-- ACTIVITY --
Nothing but the pictures should be dropped when the records are transcribed word for word.

-- PROVIDED ENTRIES --
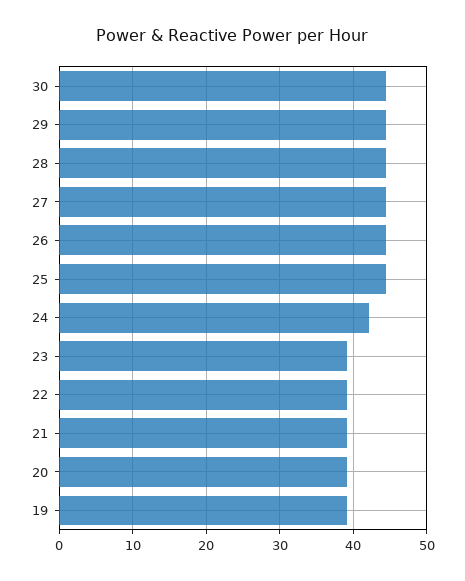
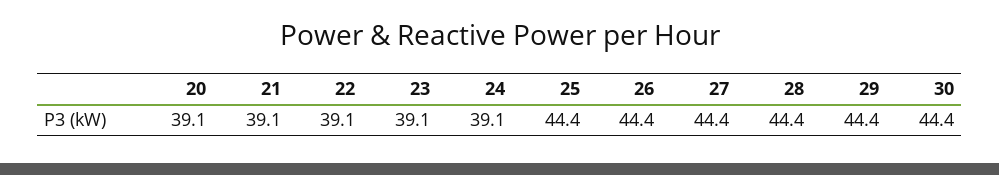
24: 42 -> 39.1
19: 39 -> none

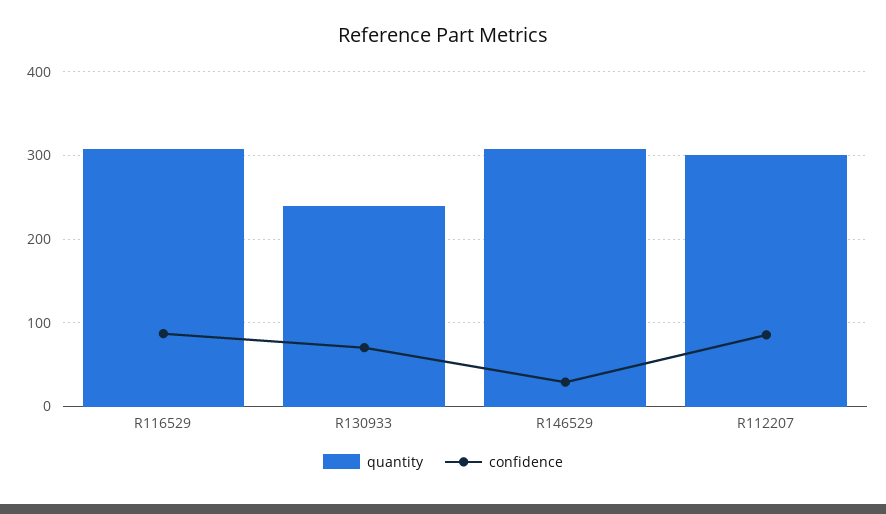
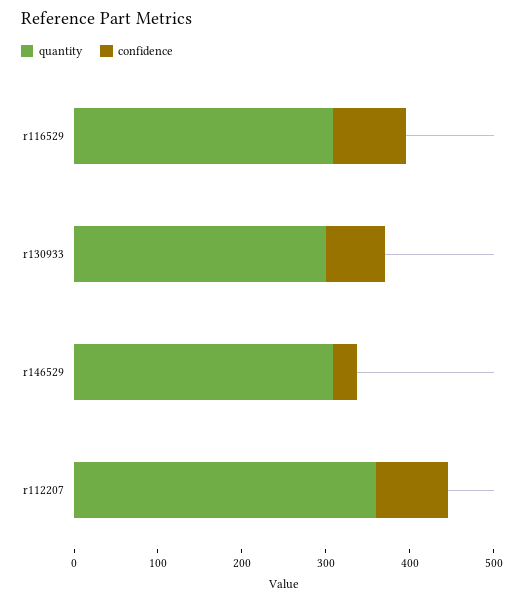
quantity, R130933: 240 -> 300
quantity, R112207: 300 -> 360

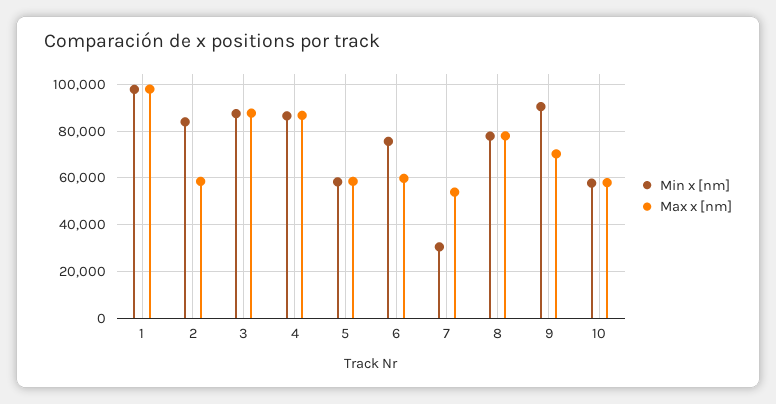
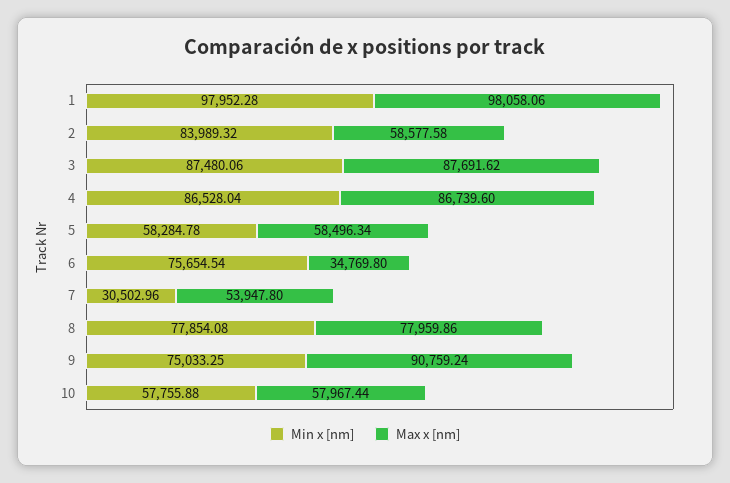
Max x [nm], 6: 60000 -> 34769.8
Min x [nm], 9: 90000 -> 75033.25
Max x [nm], 9: 70000 -> 90759.24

-- TASK RESULT --
24: 42 -> 39.1
19: 39 -> none

quantity, R130933: 240 -> 300
quantity, R112207: 300 -> 360

Max x [nm], 6: 60000 -> 34769.8
Min x [nm], 9: 90000 -> 75033.25
Max x [nm], 9: 70000 -> 90759.24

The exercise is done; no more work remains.